Theor Popul Biol. 2019 Jun;127:91-101. doi: 10.1016/j.tpb.2019.03.005. Epub 2019 Apr 9.
6
Towards population genomics in non-model species with large genomes: a case study of the marine zooplankton .迈向大基因组非模式物种的群体基因组学:以海洋浮游动物为例
R Soc Open Sci. 2019 Feb 13;6(2):180608. doi: 10.1098/rsos.180608. eCollection 2019 Feb.
7
A rigorous measure of genome-wide genetic shuffling that takes into account crossover positions and Mendel's second law.一种严格的全基因组遗传混合度量方法,考虑了交叉位置和孟德尔第二定律。
Proc Natl Acad Sci U S A. 2019 Jan 29;116(5):1659-1668. doi: 10.1073/pnas.1817482116. Epub 2019 Jan 11.
8
Tree-sequence recording in SLiM opens new horizons for forward-time simulation of whole genomes.SLiM 中的树序列记录为全基因组的正向时间模拟开辟了新的视野。

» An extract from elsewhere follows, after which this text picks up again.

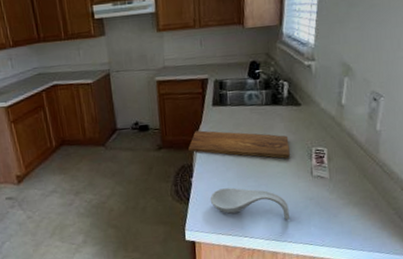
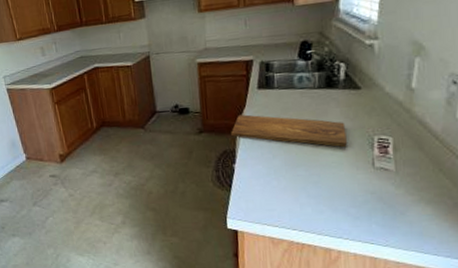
spoon rest: present [210,187,289,221] -> none [254,176,346,216]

Mol Ecol Resour. 2019 Mar;19(2):552-566. doi: 10.1111/1755-0998.12968. Epub 2019 Feb 21.
9
Using Biological Insight and Pragmatism When Thinking about Pseudoreplication.运用生物学洞察力和实用主义思考拟似重复。
Trends Ecol Evol. 2018 Jan;33(1):28-35. doi: 10.1016/j.tree.2017.10.007. Epub 2017 Nov 6.
10
ESTIMATING F-STATISTICS FOR THE ANALYSIS OF POPULATION STRUCTURE.估计用于群体结构分析的F统计量
Evolution. 1984 Nov;38(6):1358-1370. doi: 10.1111/j.1558-5646.1984.tb05657.x.